1. An important component of heat illness prevention is acclimatization – getting used to being out in the heat gradually. What is the recommended length of time that it generally takes the average person to get used to working in the heat?

 

A. About 1 to 2 hours.

B. About 1 to 2 days.

C. About 3 to 4 days.

D. About 7 to 10 days.

2. Your coworker takes antihypertensive (high blood pressure) medication. Could that medication make him less tolerant of the heat, putting him at a higher risk of a heat related illness?

 

A. No, most medications do not affect people’s tolerance to the heat.

B. Yes, some medications, including some antihypertensive medications, could affect your coworker’s tolerance to heat.

C. No, while some medications affect people’s heat tolerance, antihypertensives are not on that list.

D. No, the coworker says he is fine, so there’s no potential risk.
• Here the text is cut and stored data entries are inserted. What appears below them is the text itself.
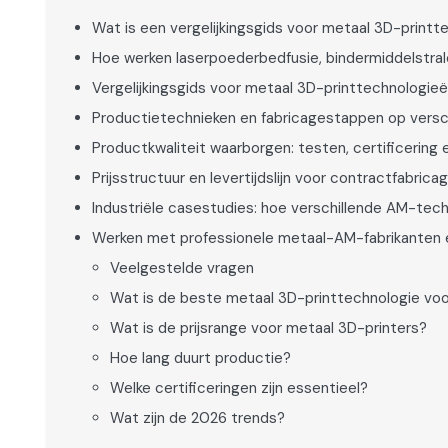
Wat is een vergelijkingsgids voor metaal 3D-printt
Hoe werken laserpoederbedfusie, bindermiddelstra
Vergelijkingsgids voor metaal 3D-printtechnologieë
Productietechnieken en fabricagestappen op versc
Productkwaliteit waarborgen: testen, certificerin
Prijsstructuur en levertijdslijn voor contractfabri
Industriële casestudies: hoe verschillende AM-tec
Werken met professionele metaal-AM-fabrikanten 
Veelgestelde vragen
Wat is de beste metaal 3D-printtechnologie vo
Wat is de prijsrange voor metaal 3D-printers?
Hoe lang duurt productie?
Welke certificeringen zijn essentieel?
Wat zijn de 2026 trends?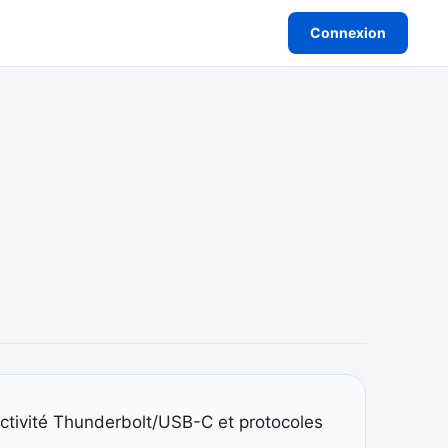
Connexion
nectivité Thunderbolt/USB-C et protocoles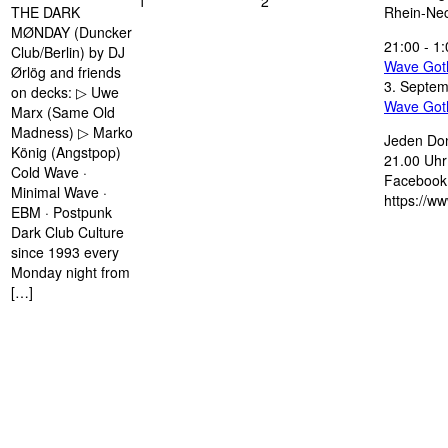
1
2
THE DARK
Rhein-Nec
MØNDAY (Duncker
21:00
-
1:
Club/Berlin) by DJ
Wave Got
Ørlög and friends
3. Septe
on decks: ▷ Uwe
Wave Got
Marx (Same Old
Madness) ▷ Marko
Jeden Don
König (Angstpop)
21.00 Uhr 
Cold Wave ·
Facebook 
Minimal Wave ·
https://w
EBM · Postpunk
Dark Club Culture
since 1993 every
Monday night from
[…]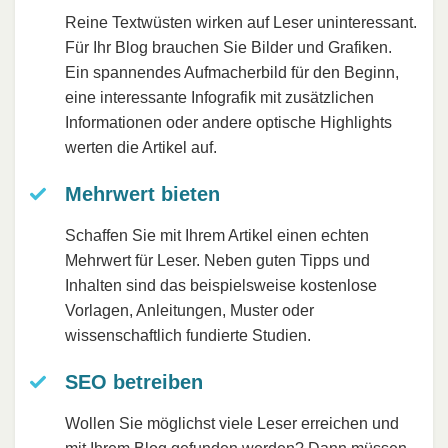
Reine Textwüsten wirken auf Leser uninteressant.
Für Ihr Blog brauchen Sie Bilder und Grafiken.
Ein spannendes Aufmacherbild für den Beginn,
eine interessante Infografik mit zusätzlichen
Informationen oder andere optische Highlights
werten die Artikel auf.
Mehrwert bieten
Schaffen Sie mit Ihrem Artikel einen echten
Mehrwert für Leser. Neben guten Tipps und
Inhalten sind das beispielsweise kostenlose
Vorlagen, Anleitungen, Muster oder
wissenschaftlich fundierte Studien.
SEO betreiben
Wollen Sie möglichst viele Leser erreichen und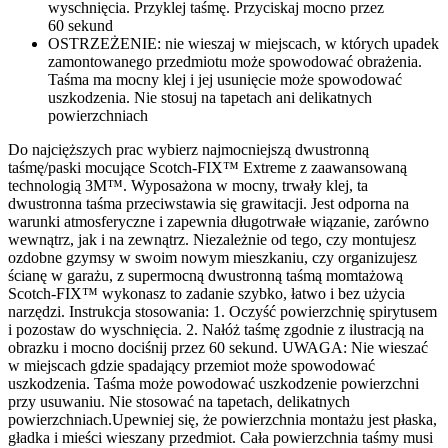
wyschnięcia. Przyklej taśmę. Przyciskaj mocno przez
60 sekund
OSTRZEŻENIE: nie wieszaj w miejscach, w których upadek
zamontowanego przedmiotu może spowodować obrażenia.
Taśma ma mocny klej i jej usunięcie może spowodować
uszkodzenia. Nie stosuj na tapetach ani delikatnych
powierzchniach
Do najcięższych prac wybierz najmocniejszą dwustronną
taśmę/paski mocujące Scotch-FIX™ Extreme z zaawansowaną
technologią 3M™. Wyposażona w mocny, trwały klej, ta
dwustronna taśma przeciwstawia się grawitacji. Jest odporna na
warunki atmosferyczne i zapewnia długotrwałe wiązanie, zarówno
wewnątrz, jak i na zewnątrz. Niezależnie od tego, czy montujesz
ozdobne gzymsy w swoim nowym mieszkaniu, czy organizujesz
ścianę w garażu, z supermocną dwustronną taśmą momtażową
Scotch-FIX™ wykonasz to zadanie szybko, łatwo i bez użycia
narzędzi. Instrukcja stosowania: 1. Oczyść powierzchnię spirytusem
i pozostaw do wyschnięcia. 2. Nałóż taśmę zgodnie z ilustracją na
obrazku i mocno dociśnij przez 60 sekund. UWAGA: Nie wieszać
w miejscach gdzie spadający przemiot może spowodować
uszkodzenia. Taśma może powodować uszkodzenie powierzchni
przy usuwaniu. Nie stosować na tapetach, delikatnych
powierzchniach.Upewniej się, że powierzchnia montażu jest płaska,
gładka i mieści wieszany przedmiot. Cała powierzchnia taśmy musi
3. Some medications can be risk factors that increases your susceptibility for a heat-related illnesses. What are some other risk factors?

 

A. Some diseases, like heart disease or diabetes.

B. Certain health conditions, such as obesity, or lack of physical activity.

C. Use of opioids, methamphetamine, or cocaine.

D. Alcohol abuse.

E. None of the above.

F. All of the above are risk factors.

4. After working outside for about an hour, your coworker is sweating a lot, her skin is pale, and she is weaving as she walks. You ask if she’s okay, but she’s having trouble answering. What heat-related illness could she be experiencing?

 

A. Heat rash.

B. Heat stress.

C. Heat exhaustion.

D. Heat stroke.

5. What could you do to provide medical help to your coworker in question 4?

 

A. Get her into the shade and pour cool water over her.

B. Get her into the shade, give her cool water to drink, have her rest for a while and observer her to see if her symptoms get better. If the symptoms persist, take her to a doctor.

C. Give her some water and send her back to work.

D. Her symptoms are not serious, you don’t need to do anything.

Weekly Safety Challenge:

It is well known that heat stroke is the most serious heat-related illness, and it can sometimes be fatal. What are the symptoms of heat stroke? What can you do if you or a coworker have heat stroke?

 

1. D. It takes about 7 – 10 days to get used to working in the heat according to the National Institutes of Occupational Safety and Health (NIOSH).

2. B. Some medications, including some antihypertensive medications, could affect people’s tolerance to heat.

3. F. Some diseases, your overall health, abuse of some illicit drugs and alcohol can be risk factors for heat related illnesses.

4. C. She may be experiencing heat exhaustion.

5. B. You should get her into the shade, give her cool water to drink, have her rest for a while and observer her to see if her symptoms get better. If the symptoms persist, take her to a doctor.